TASK DIRECTIONS: Please reproduce the entire listing below verbatim, leaving the pictures out of your answer.

:: EXTRACTED DATA

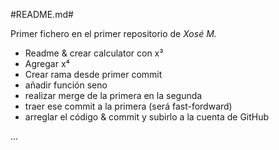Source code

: #README.md#

Primer fichero en el primer repositorio de *Xosé M.*

- Readme & crear calculator con x³
- Agregar x⁴
- Crear rama desde primer commit
- añadir función seno
- realizar merge de la primera en la segunda
- traer ese commit a la primera (será fast-fordward)
- arreglar el código & commit y subirlo a la cuenta de GitHub

...
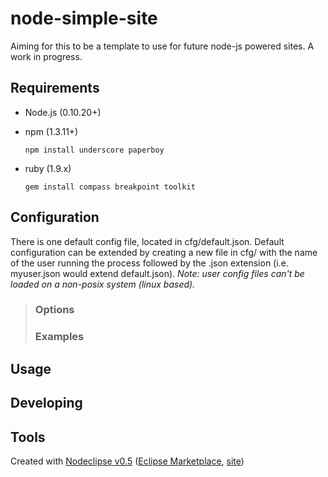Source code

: node-simple-site
================

Aiming for this to be a template to use for future node-js powered sites. A work in progress.

## Requirements
* Node.js (0.10.20+)
* npm (1.3.11+)

   `npm install underscore paperboy`

* ruby (1.9.x)

   `gem install compass breakpoint toolkit`

## Configuration
There is one default config file, located in cfg/default.json. Default configuration can be extended by
creating a new file in cfg/ with the name of the user running the process followed by the .json extension
(i.e. myuser.json would extend default.json). _Note: user config files can't be loaded on a non-posix system (linux based)._

>### Options
>
>### Examples

## Usage

## Developing

## Tools

Created with [Nodeclipse v0.5](https://github.com/Nodeclipse/nodeclipse-1)
 ([Eclipse Marketplace](http://marketplace.eclipse.org/content/nodeclipse), [site](http://www.nodeclipse.org))
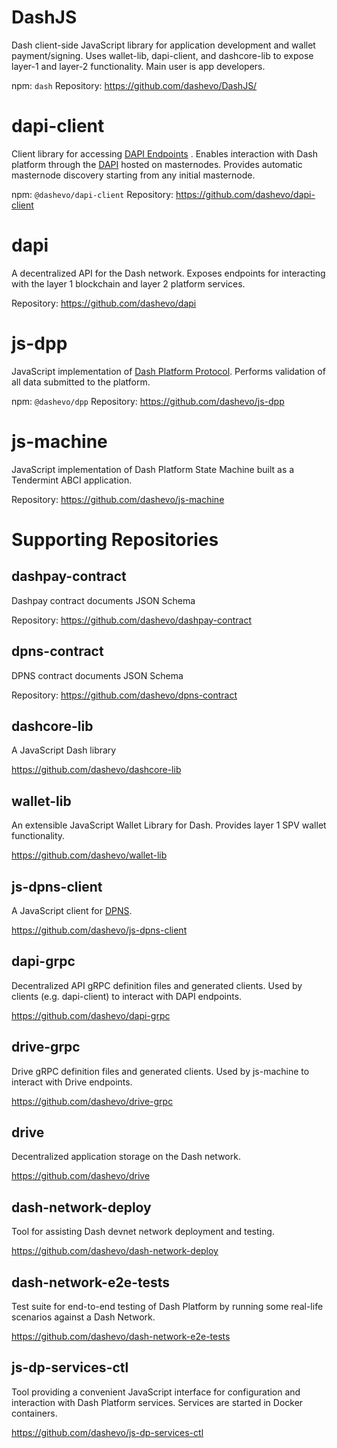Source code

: # DashJS

Dash client-side JavaScript library for application development and wallet payment/signing. Uses wallet-lib, dapi-client, and dashcore-lib to expose layer-1 and layer-2 functionality. Main user is app developers.

npm: `dash`
Repository: https://github.com/dashevo/DashJS/

# dapi-client
Client library for accessing [DAPI Endpoints](reference-dapi-endpoints) . Enables interaction with Dash platform through the [DAPI](explanation-dapi) hosted on masternodes. Provides automatic masternode discovery starting from any initial masternode.

npm: `@dashevo/dapi-client`
Repository: https://github.com/dashevo/dapi-client

# dapi
A decentralized API for the Dash network. Exposes endpoints for interacting with the layer 1 blockchain and layer 2 platform services.

Repository: https://github.com/dashevo/dapi

# js-dpp
JavaScript implementation of [Dash Platform Protocol](explanation-platform-protocol). Performs validation of all data submitted to the platform.

npm: `@dashevo/dpp`
Repository: https://github.com/dashevo/js-dpp

# js-machine
JavaScript implementation of Dash Platform State Machine built as a Tendermint ABCI application.

Repository: https://github.com/dashevo/js-machine

# Supporting Repositories

## dashpay-contract
Dashpay contract documents JSON Schema

Repository: https://github.com/dashevo/dashpay-contract

## dpns-contract
DPNS contract documents JSON Schema

Repository: https://github.com/dashevo/dpns-contract

## dashcore-lib
A JavaScript Dash library

https://github.com/dashevo/dashcore-lib

## wallet-lib
An extensible JavaScript Wallet Library for Dash. Provides layer 1 SPV wallet functionality.

https://github.com/dashevo/wallet-lib

## js-dpns-client
A JavaScript client for [DPNS](explanation-dpns).

https://github.com/dashevo/js-dpns-client

## dapi-grpc
Decentralized API gRPC definition files and generated clients. Used by clients (e.g. dapi-client) to interact with DAPI endpoints.

https://github.com/dashevo/dapi-grpc

## drive-grpc
Drive gRPC definition files and generated clients. Used by js-machine to interact with Drive endpoints.

https://github.com/dashevo/drive-grpc

## drive
Decentralized application storage on the Dash network.

https://github.com/dashevo/drive

## dash-network-deploy
Tool for assisting Dash devnet network deployment and testing.

https://github.com/dashevo/dash-network-deploy

## dash-network-e2e-tests
Test suite for end-to-end testing of Dash Platform by running some real-life scenarios against a Dash Network.

https://github.com/dashevo/dash-network-e2e-tests

## js-dp-services-ctl
Tool providing a convenient JavaScript interface for configuration and interaction with Dash Platform services. Services are started in Docker containers.

https://github.com/dashevo/js-dp-services-ctl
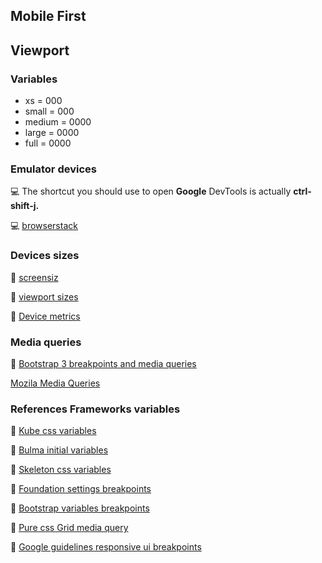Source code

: 
## Mobile First

## Viewport

### Variables
* xs = 		000
* small = 	000
* medium = 0000
* large = 	0000
* full = 	0000

### Emulator devices

💻 The shortcut you should use to open **Google** DevTools is actually **ctrl-shift-j.**

💻 [browserstack](https://www.browserstack.com/)


### Devices sizes

📏 [screensiz](http://screensiz.es/)

📏 [viewport sizes](http://viewportsizes.com/)

📏 [Device metrics](https://material.io/devices/)

### Media queries

📎 [Bootstrap 3 breakpoints and media queries](https://stackoverflow.com/questions/19592968/bootstrap-3-breakpoints-and-media-queries)

[Mozila Media Queries](https://developer.mozilla.org/en-US/docs/Web/CSS/Media_Queries)

### References Frameworks variables

📎 [Kube css variables](https://github.com/imperavi/kube/blob/master/src/_scss/_variables.scss)

📎 [Bulma initial variables](https://github.com/jgthms/bulma/blob/master/sass/utilities/initial-variables.sass)

📎 [Skeleton css variables](https://github.com/dhg/Skeleton/blob/master/css/skeleton.css)

📎 [Foundation settings breakpoints](https://github.com/zurb/foundation-sites/blob/develop/scss/settings/_settings.scss)

📎 [Bootstrap variables breakpoints](https://github.com/twbs/bootstrap/blob/v4-dev/scss/_variables.scss)

📎 [Pure css Grid media query](https://purecss.io/grids/)

📎 [Google guidelines responsive ui breakpoints](https://material.io/guidelines/layout/responsive-ui.html#responsive-ui-breakpoints)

::::

ANSWER SECTION:
Source code

: #README.md#

Primer fichero en el primer repositorio de *Xosé M.*

- Readme & crear calculator con x³
- Agregar x⁴
- Crear rama desde primer commit
- añadir función seno
- realizar merge de la primera en la segunda
- traer ese commit a la primera (será fast-fordward)
- arreglar el código & commit y subirlo a la cuenta de GitHub

...
Source code

: node-simple-site
================

Aiming for this to be a template to use for future node-js powered sites. A work in progress.

## Requirements
* Node.js (0.10.20+)
* npm (1.3.11+)

   `npm install underscore paperboy`

* ruby (1.9.x)

   `gem install compass breakpoint toolkit`

## Configuration
There is one default config file, located in cfg/default.json. Default configuration can be extended by
creating a new file in cfg/ with the name of the user running the process followed by the .json extension
(i.e. myuser.json would extend default.json). _Note: user config files can't be loaded on a non-posix system (linux based)._

>### Options
>
>### Examples

## Usage

## Developing

## Tools

Created with [Nodeclipse v0.5](https://github.com/Nodeclipse/nodeclipse-1)
 ([Eclipse Marketplace](http://marketplace.eclipse.org/content/nodeclipse), [site](http://www.nodeclipse.org))
Source code

: # DashJS

Dash client-side JavaScript library for application development and wallet payment/signing. Uses wallet-lib, dapi-client, and dashcore-lib to expose layer-1 and layer-2 functionality. Main user is app developers.

npm: `dash`
Repository: https://github.com/dashevo/DashJS/

# dapi-client
Client library for accessing [DAPI Endpoints](reference-dapi-endpoints) . Enables interaction with Dash platform through the [DAPI](explanation-dapi) hosted on masternodes. Provides automatic masternode discovery starting from any initial masternode.

npm: `@dashevo/dapi-client`
Repository: https://github.com/dashevo/dapi-client

# dapi
A decentralized API for the Dash network. Exposes endpoints for interacting with the layer 1 blockchain and layer 2 platform services.

Repository: https://github.com/dashevo/dapi

# js-dpp
JavaScript implementation of [Dash Platform Protocol](explanation-platform-protocol). Performs validation of all data submitted to the platform.

npm: `@dashevo/dpp`
Repository: https://github.com/dashevo/js-dpp

# js-machine
JavaScript implementation of Dash Platform State Machine built as a Tendermint ABCI application.

Repository: https://github.com/dashevo/js-machine

# Supporting Repositories

## dashpay-contract
Dashpay contract documents JSON Schema

Repository: https://github.com/dashevo/dashpay-contract

## dpns-contract
DPNS contract documents JSON Schema

Repository: https://github.com/dashevo/dpns-contract

## dashcore-lib
A JavaScript Dash library

https://github.com/dashevo/dashcore-lib

## wallet-lib
An extensible JavaScript Wallet Library for Dash. Provides layer 1 SPV wallet functionality.

https://github.com/dashevo/wallet-lib

## js-dpns-client
A JavaScript client for [DPNS](explanation-dpns).

https://github.com/dashevo/js-dpns-client

## dapi-grpc
Decentralized API gRPC definition files and generated clients. Used by clients (e.g. dapi-client) to interact with DAPI endpoints.

https://github.com/dashevo/dapi-grpc

## drive-grpc
Drive gRPC definition files and generated clients. Used by js-machine to interact with Drive endpoints.

https://github.com/dashevo/drive-grpc

## drive
Decentralized application storage on the Dash network.

https://github.com/dashevo/drive

## dash-network-deploy
Tool for assisting Dash devnet network deployment and testing.

https://github.com/dashevo/dash-network-deploy

## dash-network-e2e-tests
Test suite for end-to-end testing of Dash Platform by running some real-life scenarios against a Dash Network.

https://github.com/dashevo/dash-network-e2e-tests

## js-dp-services-ctl
Tool providing a convenient JavaScript interface for configuration and interaction with Dash Platform services. Services are started in Docker containers.

https://github.com/dashevo/js-dp-services-ctl
Source code

: 
## Mobile First

## Viewport

### Variables
* xs = 		000
* small = 	000
* medium = 0000
* large = 	0000
* full = 	0000

### Emulator devices

💻 The shortcut you should use to open **Google** DevTools is actually **ctrl-shift-j.**

💻 [browserstack](https://www.browserstack.com/)


### Devices sizes

📏 [screensiz](http://screensiz.es/)

📏 [viewport sizes](http://viewportsizes.com/)

📏 [Device metrics](https://material.io/devices/)

### Media queries

📎 [Bootstrap 3 breakpoints and media queries](https://stackoverflow.com/questions/19592968/bootstrap-3-breakpoints-and-media-queries)

[Mozila Media Queries](https://developer.mozilla.org/en-US/docs/Web/CSS/Media_Queries)

### References Frameworks variables

📎 [Kube css variables](https://github.com/imperavi/kube/blob/master/src/_scss/_variables.scss)

📎 [Bulma initial variables](https://github.com/jgthms/bulma/blob/master/sass/utilities/initial-variables.sass)

📎 [Skeleton css variables](https://github.com/dhg/Skeleton/blob/master/css/skeleton.css)

📎 [Foundation settings breakpoints](https://github.com/zurb/foundation-sites/blob/develop/scss/settings/_settings.scss)

📎 [Bootstrap variables breakpoints](https://github.com/twbs/bootstrap/blob/v4-dev/scss/_variables.scss)

📎 [Pure css Grid media query](https://purecss.io/grids/)

📎 [Google guidelines responsive ui breakpoints](https://material.io/guidelines/layout/responsive-ui.html#responsive-ui-breakpoints)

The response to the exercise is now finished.